Notre verdict? Vous trouverez au Ferreira Café une cuisine simple, très bien faite, des ingrédients manifestement de qualité, dans une ambiance urbaine et branchée. Ferreira Café a beau être loin du Quartier portugais, c’est à n’en pas douter un fier ambassadeur de la gastronomie de ce pays, tout autant que Portus Calle, autre grande adresse portugaise à Montréal. Sachez cependant que le Ferreira Café offre une cuisine à la base plutôt simple, souvent rustique (il faut aimer les patates), à laquelle on peut avoir un peu de difficulté à accoler l’étiquette « de luxe » et à accorder le prix qui l’accompagne. Ça suscite le même genre de questionnement que dans certains restaurants italiens où on nous facture sans rire une assiette de pâtes simplissime à 30 ou 40 dollars.

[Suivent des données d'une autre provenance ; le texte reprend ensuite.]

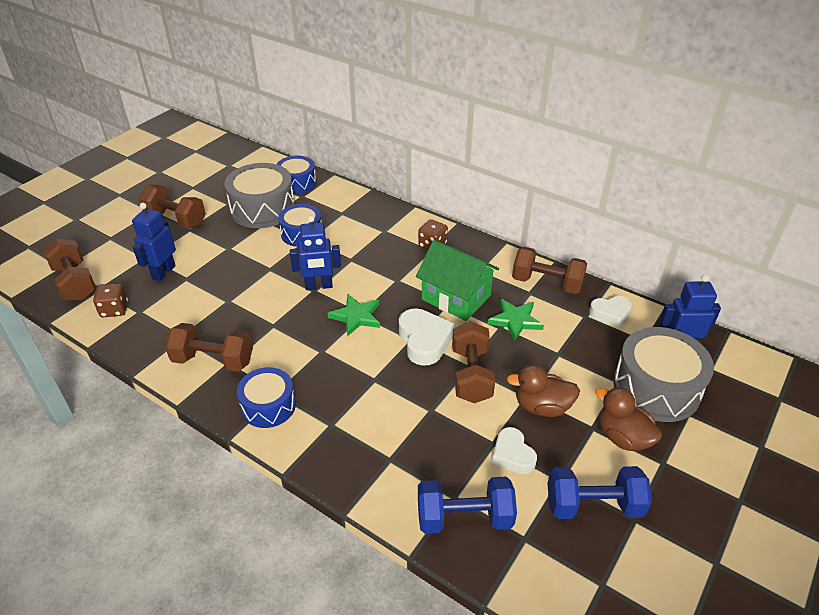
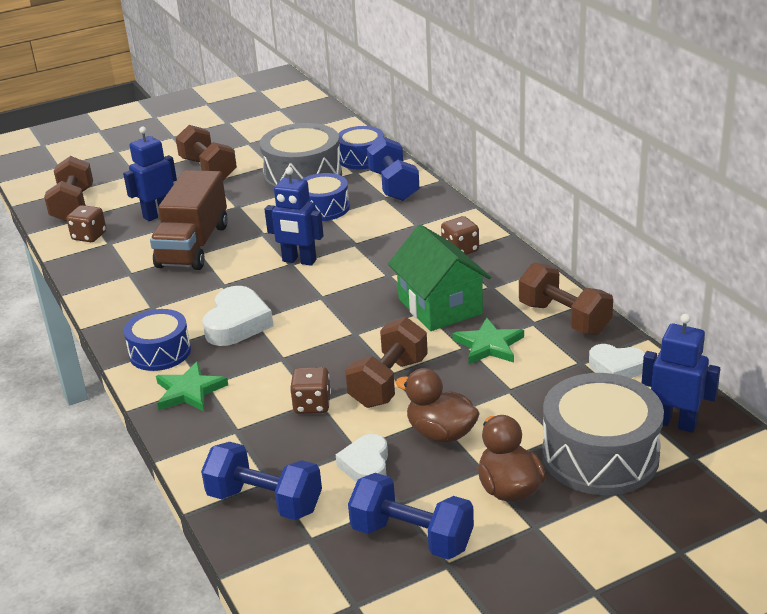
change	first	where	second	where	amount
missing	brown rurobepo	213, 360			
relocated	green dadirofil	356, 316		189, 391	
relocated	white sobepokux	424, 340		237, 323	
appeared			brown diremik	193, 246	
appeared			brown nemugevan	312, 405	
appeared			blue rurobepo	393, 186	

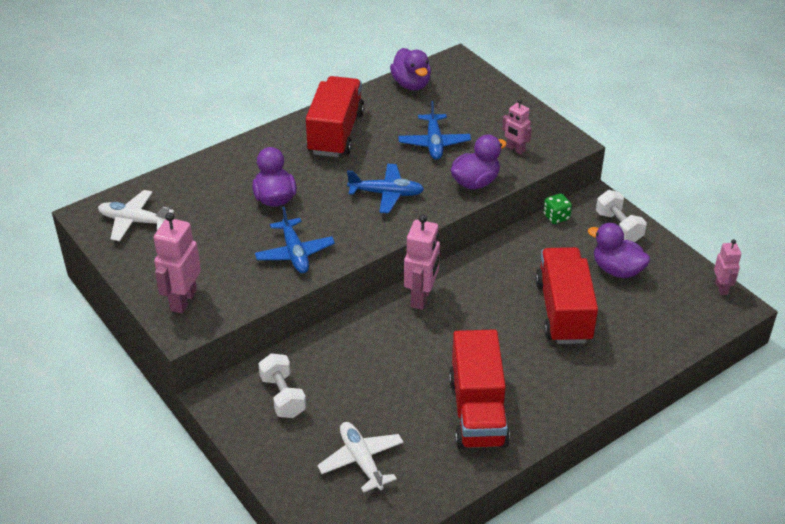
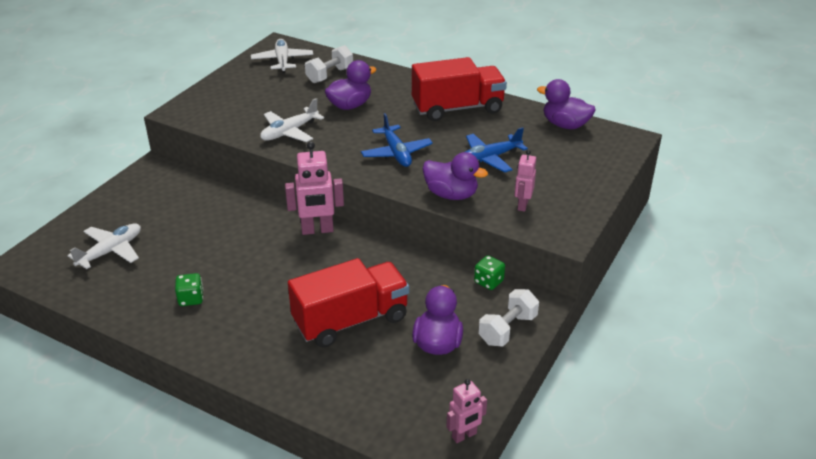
change	first	where	second	where	amount
missing	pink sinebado	183, 300			
colour	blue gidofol	295, 253	white gidofol	289, 132	
relocated	white rurobepo	283, 396		330, 75	
spun	purple sigonunul	411, 84		565, 125	75 degrees clockwise
exchanged	red diremik	477, 411	green nemugevan	191, 299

Et Madame Becs fins fait dire que le F Bar, du même propriétaire, est une meilleure affaire.

Évaluation : ***1/2
Prix : Comptez environ de 60 à 90 $ par personne avant vin, taxes et service.

Ferreira Café [http://www.ferreiracafe.com]
1446, rue Peel
Montréal
Tél. : 514-848-0988
Réservation possible sur le site Web du restaurant.